**Input data**
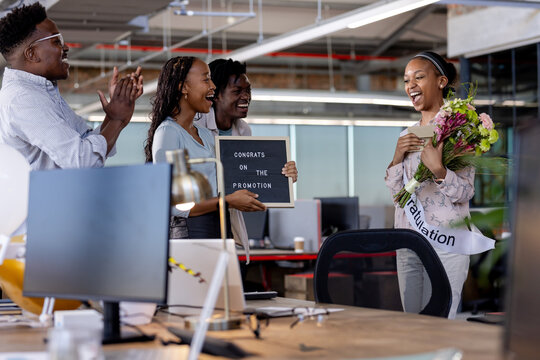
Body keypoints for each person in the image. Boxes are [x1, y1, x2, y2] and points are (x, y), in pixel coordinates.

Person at [0, 3, 143, 170]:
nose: (66, 47)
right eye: (57, 41)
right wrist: (117, 120)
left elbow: (85, 142)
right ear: (32, 53)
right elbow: (82, 161)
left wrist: (112, 117)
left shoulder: (39, 93)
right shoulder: (24, 99)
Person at [384, 51, 473, 319]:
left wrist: (438, 169)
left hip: (446, 241)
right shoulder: (407, 134)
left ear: (442, 81)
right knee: (412, 322)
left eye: (419, 77)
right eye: (406, 80)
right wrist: (397, 156)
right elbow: (397, 196)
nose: (410, 85)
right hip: (409, 240)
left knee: (440, 321)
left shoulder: (460, 130)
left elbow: (466, 192)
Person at [145, 56, 266, 243]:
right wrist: (227, 201)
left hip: (218, 231)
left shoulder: (204, 134)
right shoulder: (169, 132)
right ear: (183, 87)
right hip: (190, 236)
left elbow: (229, 182)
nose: (213, 86)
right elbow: (177, 205)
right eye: (205, 79)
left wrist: (278, 173)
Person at [195, 58, 298, 182]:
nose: (246, 97)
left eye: (248, 90)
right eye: (237, 91)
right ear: (215, 95)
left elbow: (244, 172)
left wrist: (282, 174)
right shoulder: (196, 126)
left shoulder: (244, 130)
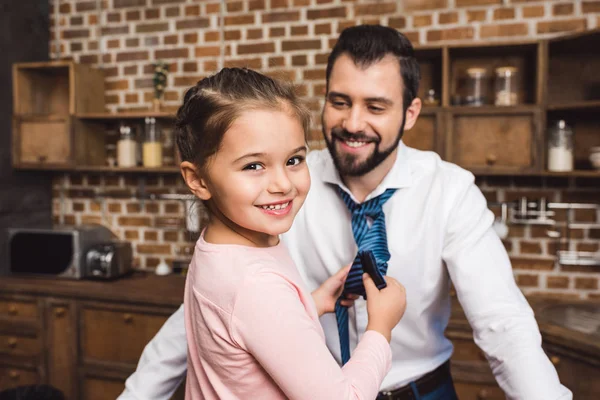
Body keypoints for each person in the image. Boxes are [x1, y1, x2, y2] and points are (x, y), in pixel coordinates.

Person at [119, 25, 572, 400]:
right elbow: (208, 316)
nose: (353, 123)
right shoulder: (283, 190)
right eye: (340, 102)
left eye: (375, 106)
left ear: (410, 113)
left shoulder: (449, 190)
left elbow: (502, 323)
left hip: (420, 390)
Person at [168, 67, 407, 399]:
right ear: (198, 180)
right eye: (254, 166)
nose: (283, 184)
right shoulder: (257, 286)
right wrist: (381, 327)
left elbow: (244, 328)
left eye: (294, 160)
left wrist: (311, 304)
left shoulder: (220, 248)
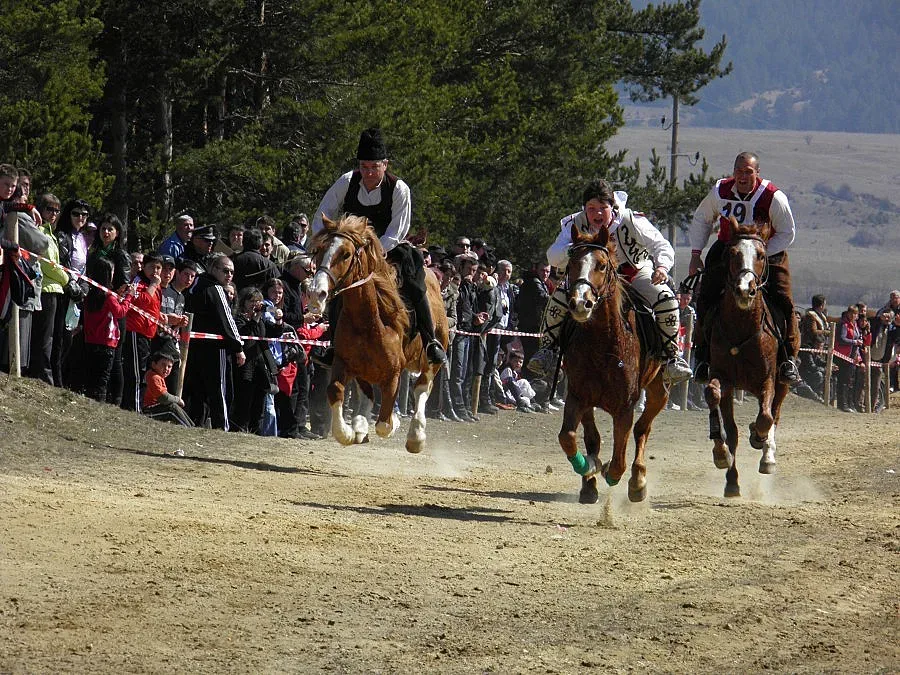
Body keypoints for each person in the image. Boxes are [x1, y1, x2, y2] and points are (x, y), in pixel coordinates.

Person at [528, 180, 693, 385]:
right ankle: (547, 352)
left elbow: (662, 245)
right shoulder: (574, 223)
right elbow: (552, 256)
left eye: (602, 208)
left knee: (666, 298)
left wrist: (662, 267)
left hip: (634, 275)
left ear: (612, 206)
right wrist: (570, 250)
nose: (597, 214)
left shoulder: (630, 219)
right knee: (560, 296)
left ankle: (671, 358)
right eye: (592, 209)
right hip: (592, 280)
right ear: (584, 209)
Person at [311, 127, 446, 366]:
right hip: (351, 250)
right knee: (338, 286)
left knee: (415, 281)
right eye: (364, 167)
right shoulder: (346, 181)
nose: (369, 172)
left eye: (374, 167)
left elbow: (398, 230)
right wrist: (322, 242)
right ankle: (334, 344)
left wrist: (373, 253)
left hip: (389, 249)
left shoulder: (399, 188)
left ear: (385, 164)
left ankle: (429, 340)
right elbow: (323, 213)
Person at [689, 152, 800, 385]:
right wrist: (696, 254)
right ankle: (701, 356)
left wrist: (759, 256)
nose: (742, 176)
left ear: (757, 173)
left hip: (767, 252)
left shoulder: (773, 196)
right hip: (729, 250)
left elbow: (787, 232)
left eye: (748, 172)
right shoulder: (720, 190)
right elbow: (702, 218)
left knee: (784, 300)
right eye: (738, 171)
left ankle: (788, 359)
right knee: (705, 296)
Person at [183, 253, 245, 430]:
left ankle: (197, 424)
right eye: (225, 271)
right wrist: (238, 347)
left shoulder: (195, 285)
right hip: (215, 349)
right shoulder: (216, 288)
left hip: (194, 346)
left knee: (198, 392)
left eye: (232, 272)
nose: (229, 276)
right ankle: (222, 427)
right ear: (213, 268)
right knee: (220, 392)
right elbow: (227, 321)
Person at [29, 193, 70, 386]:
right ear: (41, 209)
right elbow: (48, 265)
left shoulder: (52, 234)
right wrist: (66, 279)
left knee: (51, 335)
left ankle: (44, 373)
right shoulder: (41, 232)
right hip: (45, 288)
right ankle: (43, 375)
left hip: (54, 290)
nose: (53, 213)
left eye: (56, 210)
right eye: (49, 209)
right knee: (44, 335)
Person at [82, 257, 134, 403]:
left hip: (90, 339)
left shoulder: (90, 295)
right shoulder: (108, 296)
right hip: (106, 342)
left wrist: (119, 295)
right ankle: (100, 403)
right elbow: (120, 312)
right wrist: (129, 297)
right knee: (102, 379)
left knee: (91, 375)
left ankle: (88, 399)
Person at [121, 253, 164, 412]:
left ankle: (136, 405)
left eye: (158, 267)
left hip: (148, 333)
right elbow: (141, 301)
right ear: (143, 267)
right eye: (152, 267)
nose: (156, 271)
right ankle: (133, 407)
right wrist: (153, 285)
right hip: (135, 331)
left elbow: (152, 307)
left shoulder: (156, 285)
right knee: (136, 373)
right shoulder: (138, 282)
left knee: (142, 372)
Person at [143, 352, 194, 427]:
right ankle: (188, 428)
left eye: (169, 366)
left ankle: (192, 426)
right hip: (147, 411)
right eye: (163, 365)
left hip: (154, 408)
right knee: (172, 409)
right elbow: (164, 398)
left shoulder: (158, 377)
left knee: (173, 406)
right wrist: (178, 400)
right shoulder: (153, 377)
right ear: (154, 365)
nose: (166, 369)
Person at [834, 305, 864, 412]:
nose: (853, 315)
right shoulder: (844, 324)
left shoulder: (855, 325)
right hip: (843, 356)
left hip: (852, 356)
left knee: (849, 381)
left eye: (855, 313)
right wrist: (854, 342)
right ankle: (843, 404)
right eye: (851, 313)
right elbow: (841, 339)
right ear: (847, 313)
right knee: (843, 381)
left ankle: (849, 403)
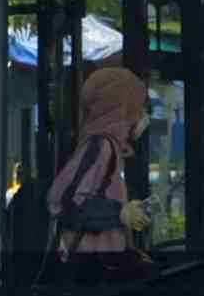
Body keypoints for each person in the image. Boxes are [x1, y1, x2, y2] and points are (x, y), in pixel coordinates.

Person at [46, 66, 152, 256]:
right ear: (121, 109)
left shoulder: (114, 148)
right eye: (139, 106)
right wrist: (120, 213)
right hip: (90, 272)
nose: (143, 115)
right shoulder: (101, 145)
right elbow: (62, 201)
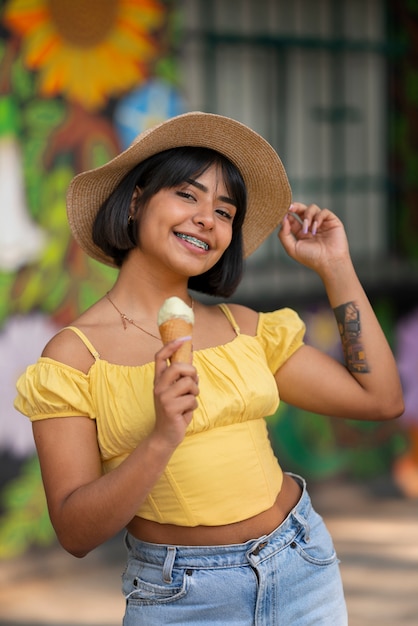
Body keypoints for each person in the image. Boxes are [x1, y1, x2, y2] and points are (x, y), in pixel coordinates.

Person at [15, 112, 404, 625]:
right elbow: (74, 533)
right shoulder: (73, 358)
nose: (207, 219)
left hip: (302, 566)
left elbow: (381, 400)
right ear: (135, 201)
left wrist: (335, 266)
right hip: (183, 599)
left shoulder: (244, 327)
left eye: (225, 211)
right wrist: (160, 437)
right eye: (187, 195)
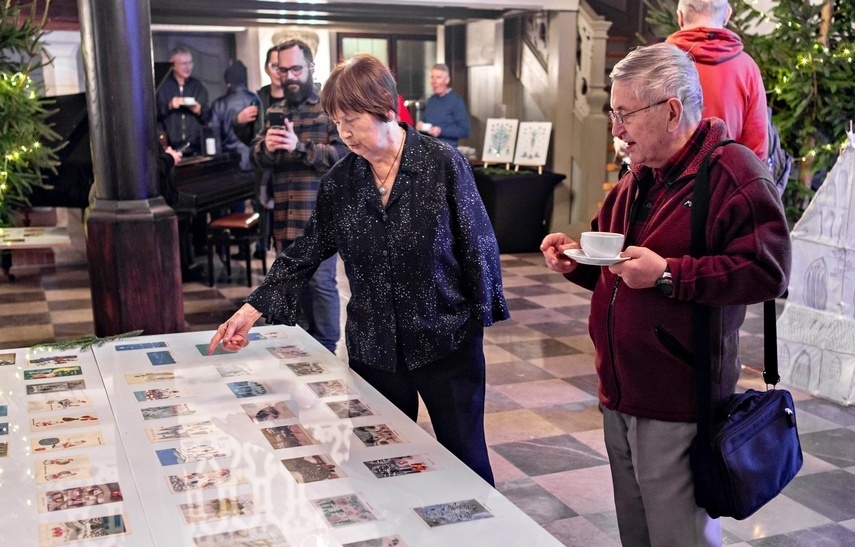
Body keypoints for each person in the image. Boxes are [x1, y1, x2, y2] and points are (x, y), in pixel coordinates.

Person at [208, 53, 509, 486]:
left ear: (385, 107)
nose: (343, 132)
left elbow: (477, 243)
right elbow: (306, 249)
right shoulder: (341, 181)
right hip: (375, 344)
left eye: (351, 119)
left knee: (466, 457)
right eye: (336, 121)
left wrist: (480, 317)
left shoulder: (441, 164)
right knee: (383, 462)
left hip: (445, 339)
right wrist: (252, 308)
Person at [540, 43, 790, 546]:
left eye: (625, 114)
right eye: (613, 114)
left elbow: (769, 271)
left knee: (680, 537)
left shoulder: (733, 173)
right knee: (636, 534)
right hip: (620, 392)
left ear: (672, 111)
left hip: (679, 401)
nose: (615, 129)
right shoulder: (638, 177)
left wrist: (670, 274)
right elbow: (616, 267)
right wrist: (575, 261)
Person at [250, 39, 348, 353]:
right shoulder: (276, 110)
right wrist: (266, 148)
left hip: (320, 216)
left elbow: (344, 156)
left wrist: (300, 148)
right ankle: (301, 348)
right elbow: (256, 155)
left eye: (295, 69)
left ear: (310, 67)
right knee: (290, 286)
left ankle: (328, 349)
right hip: (284, 216)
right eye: (282, 70)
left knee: (320, 284)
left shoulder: (329, 106)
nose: (289, 76)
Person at [666, 0, 768, 161]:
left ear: (680, 16)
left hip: (668, 176)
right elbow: (756, 151)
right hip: (728, 176)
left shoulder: (656, 61)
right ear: (727, 15)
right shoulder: (748, 68)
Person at [232, 46, 285, 259]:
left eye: (284, 66)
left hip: (292, 172)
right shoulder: (259, 98)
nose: (279, 71)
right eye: (275, 65)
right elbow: (251, 140)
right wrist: (239, 122)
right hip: (265, 173)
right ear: (266, 68)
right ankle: (264, 249)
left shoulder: (297, 99)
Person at [156, 46, 211, 155]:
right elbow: (152, 116)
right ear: (172, 65)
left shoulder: (198, 87)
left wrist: (199, 111)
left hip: (194, 148)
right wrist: (169, 106)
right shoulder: (162, 86)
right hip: (169, 149)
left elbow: (208, 118)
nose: (188, 67)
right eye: (184, 63)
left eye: (190, 63)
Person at [210, 60, 258, 172]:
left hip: (230, 164)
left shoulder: (219, 104)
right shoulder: (257, 100)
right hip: (254, 162)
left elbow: (213, 137)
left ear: (228, 83)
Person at [416, 64, 470, 148]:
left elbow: (465, 131)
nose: (434, 81)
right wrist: (420, 125)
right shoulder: (431, 101)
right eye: (432, 77)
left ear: (447, 80)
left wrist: (441, 131)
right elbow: (426, 123)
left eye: (438, 77)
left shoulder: (456, 101)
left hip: (448, 151)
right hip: (429, 149)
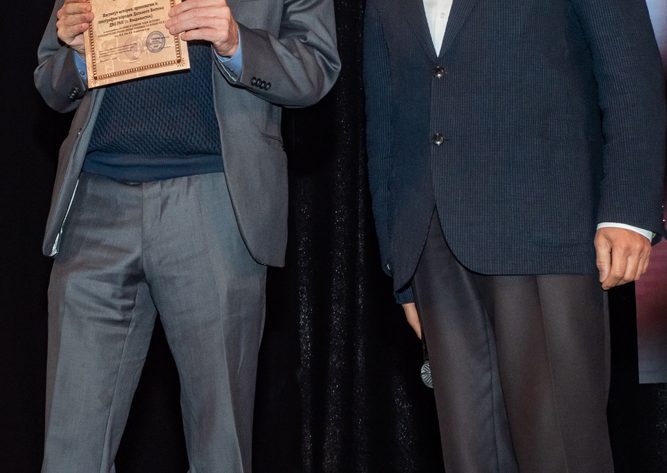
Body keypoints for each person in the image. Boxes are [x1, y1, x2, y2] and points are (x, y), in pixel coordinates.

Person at [34, 0, 339, 471]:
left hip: (215, 204)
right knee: (69, 453)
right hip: (93, 205)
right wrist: (78, 53)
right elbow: (50, 82)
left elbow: (316, 68)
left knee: (220, 450)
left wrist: (237, 42)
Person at [363, 0, 665, 472]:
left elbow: (631, 69)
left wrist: (627, 211)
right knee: (470, 456)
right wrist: (399, 263)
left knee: (561, 451)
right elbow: (385, 113)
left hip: (544, 226)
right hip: (431, 238)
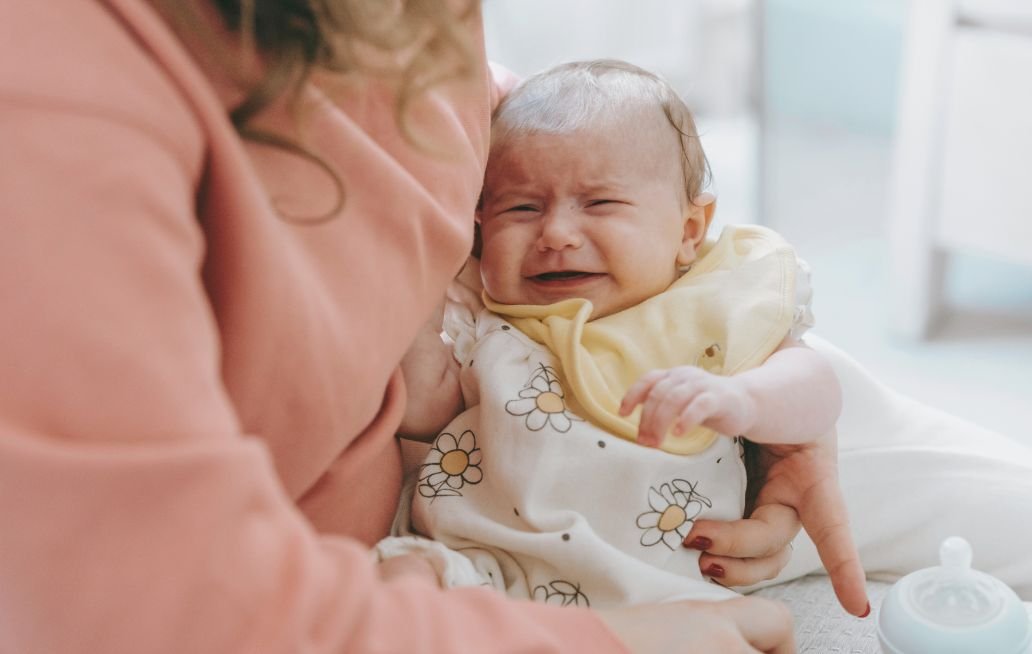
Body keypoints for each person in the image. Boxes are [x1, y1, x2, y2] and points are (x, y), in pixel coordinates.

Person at [1, 1, 859, 652]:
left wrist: (771, 408)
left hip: (699, 449)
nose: (556, 231)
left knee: (982, 518)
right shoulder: (55, 107)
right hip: (416, 553)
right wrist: (633, 637)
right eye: (522, 212)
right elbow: (174, 606)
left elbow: (513, 117)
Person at [386, 59, 854, 609]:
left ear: (688, 231)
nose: (556, 234)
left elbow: (816, 385)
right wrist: (413, 302)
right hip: (480, 568)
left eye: (599, 203)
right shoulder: (490, 321)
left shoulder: (708, 307)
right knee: (401, 581)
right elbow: (423, 411)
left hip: (662, 590)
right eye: (521, 208)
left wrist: (744, 399)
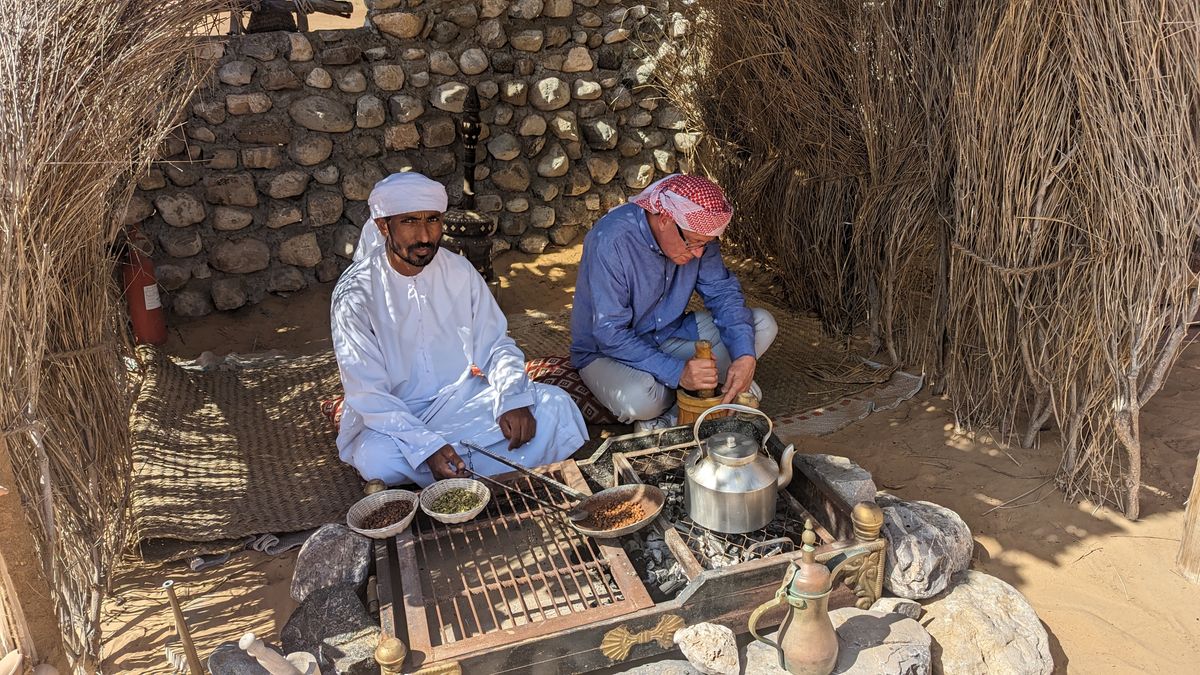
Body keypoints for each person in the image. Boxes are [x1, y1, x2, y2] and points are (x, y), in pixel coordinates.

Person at [331, 172, 588, 486]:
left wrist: (512, 399)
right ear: (384, 226)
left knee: (556, 407)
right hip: (398, 417)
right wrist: (426, 446)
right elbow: (367, 392)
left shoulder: (459, 271)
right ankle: (489, 469)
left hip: (466, 399)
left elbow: (495, 344)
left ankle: (451, 477)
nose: (425, 235)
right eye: (410, 221)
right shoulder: (355, 293)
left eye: (433, 220)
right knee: (377, 460)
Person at [570, 173, 778, 430]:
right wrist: (678, 373)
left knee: (762, 325)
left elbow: (723, 294)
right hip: (608, 353)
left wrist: (746, 358)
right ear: (666, 220)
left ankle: (680, 412)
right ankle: (711, 399)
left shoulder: (696, 236)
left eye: (706, 244)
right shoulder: (610, 241)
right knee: (640, 400)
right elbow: (609, 333)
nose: (699, 253)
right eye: (694, 243)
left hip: (669, 334)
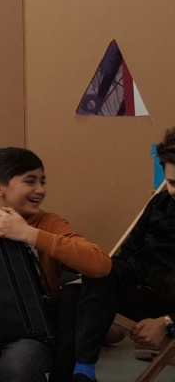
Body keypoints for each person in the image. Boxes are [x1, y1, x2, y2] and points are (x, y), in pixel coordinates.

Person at [0, 147, 111, 382]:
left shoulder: (48, 223)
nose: (41, 190)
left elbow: (101, 264)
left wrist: (29, 234)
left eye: (43, 182)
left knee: (18, 366)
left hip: (30, 335)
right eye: (30, 181)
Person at [72, 128, 175, 381]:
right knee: (96, 273)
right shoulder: (160, 202)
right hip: (146, 289)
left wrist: (167, 322)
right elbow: (128, 253)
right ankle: (83, 369)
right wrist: (101, 278)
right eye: (172, 183)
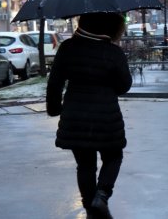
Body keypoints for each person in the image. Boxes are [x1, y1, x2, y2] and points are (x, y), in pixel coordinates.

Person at [47, 12, 132, 219]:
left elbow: (55, 82)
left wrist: (54, 108)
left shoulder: (68, 48)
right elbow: (124, 86)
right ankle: (102, 195)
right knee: (113, 156)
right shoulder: (113, 52)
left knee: (85, 164)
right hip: (106, 116)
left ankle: (90, 208)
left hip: (75, 115)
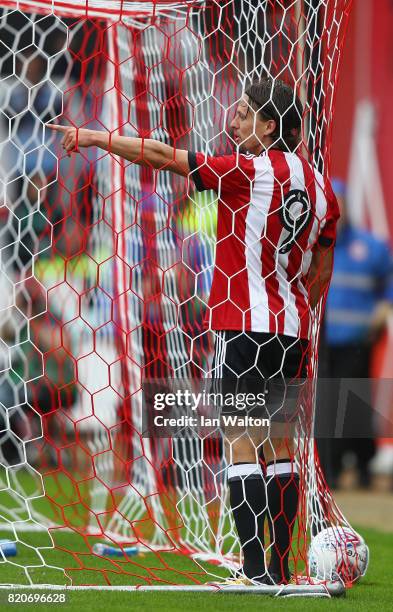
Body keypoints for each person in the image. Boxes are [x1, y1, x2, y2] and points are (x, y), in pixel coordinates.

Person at [47, 77, 339, 585]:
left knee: (242, 443)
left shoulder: (248, 171)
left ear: (270, 127)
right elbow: (320, 273)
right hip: (292, 329)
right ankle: (280, 570)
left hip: (241, 325)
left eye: (245, 114)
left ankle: (253, 573)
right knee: (282, 445)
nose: (233, 120)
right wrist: (291, 301)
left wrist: (95, 138)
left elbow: (163, 157)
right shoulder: (320, 186)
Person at [319, 179, 393, 488]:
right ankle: (330, 470)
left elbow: (389, 281)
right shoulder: (316, 246)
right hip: (322, 342)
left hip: (358, 339)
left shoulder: (371, 247)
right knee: (326, 404)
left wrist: (384, 307)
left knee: (356, 404)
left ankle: (362, 465)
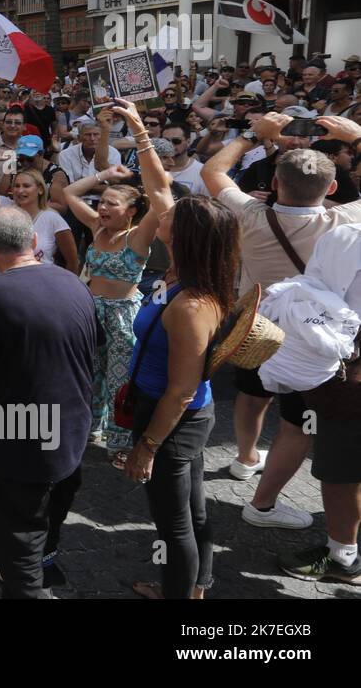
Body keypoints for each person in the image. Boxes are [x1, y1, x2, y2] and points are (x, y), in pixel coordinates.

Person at [201, 113, 361, 527]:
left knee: (251, 397)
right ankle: (263, 506)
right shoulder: (341, 221)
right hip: (309, 339)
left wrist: (257, 134)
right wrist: (357, 137)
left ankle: (244, 458)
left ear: (274, 183)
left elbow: (213, 170)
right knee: (296, 425)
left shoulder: (250, 214)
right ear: (331, 189)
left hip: (255, 327)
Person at [119, 100, 241, 599]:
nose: (162, 212)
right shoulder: (190, 274)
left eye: (173, 216)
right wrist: (140, 132)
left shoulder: (192, 304)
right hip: (185, 417)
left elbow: (182, 389)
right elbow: (159, 188)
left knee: (174, 525)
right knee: (192, 511)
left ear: (184, 237)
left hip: (174, 419)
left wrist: (146, 447)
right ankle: (196, 586)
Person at [0, 207, 99, 598]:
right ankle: (39, 566)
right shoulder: (75, 284)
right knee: (46, 522)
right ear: (35, 242)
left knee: (18, 538)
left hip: (20, 437)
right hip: (72, 430)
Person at [268, 224, 361, 584]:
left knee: (341, 472)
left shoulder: (348, 237)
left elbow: (323, 296)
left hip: (349, 383)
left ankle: (343, 558)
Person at [63, 134, 159, 467]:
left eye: (111, 204)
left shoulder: (138, 236)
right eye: (101, 201)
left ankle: (120, 443)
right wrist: (105, 176)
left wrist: (145, 171)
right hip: (91, 312)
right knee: (88, 373)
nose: (102, 208)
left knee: (120, 379)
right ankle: (90, 426)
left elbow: (161, 204)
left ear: (131, 211)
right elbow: (68, 193)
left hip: (123, 316)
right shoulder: (96, 228)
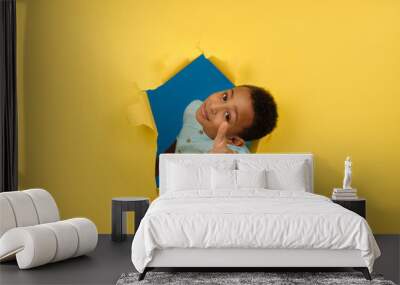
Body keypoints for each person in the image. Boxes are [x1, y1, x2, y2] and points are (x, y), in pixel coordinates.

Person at [174, 84, 278, 154]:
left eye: (227, 116)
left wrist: (221, 165)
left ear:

**Task description**
Starting at the line above that contains "right elbow: (552, 256)", repeat each line exactly up to and including the line that contains "right knee: (338, 286)", and stop there.

**Answer for this exercise**
right elbow: (552, 256)
left eye: (602, 208)
left knee: (666, 298)
left wrist: (662, 267)
left hip: (634, 275)
left ear: (612, 206)
right wrist: (570, 250)
nose: (597, 214)
left shoulder: (630, 219)
right knee: (560, 296)
left ankle: (671, 358)
right eye: (592, 209)
right hip: (592, 280)
right ear: (584, 209)
Person at [311, 127, 446, 366]:
right hip: (351, 250)
right knee: (338, 286)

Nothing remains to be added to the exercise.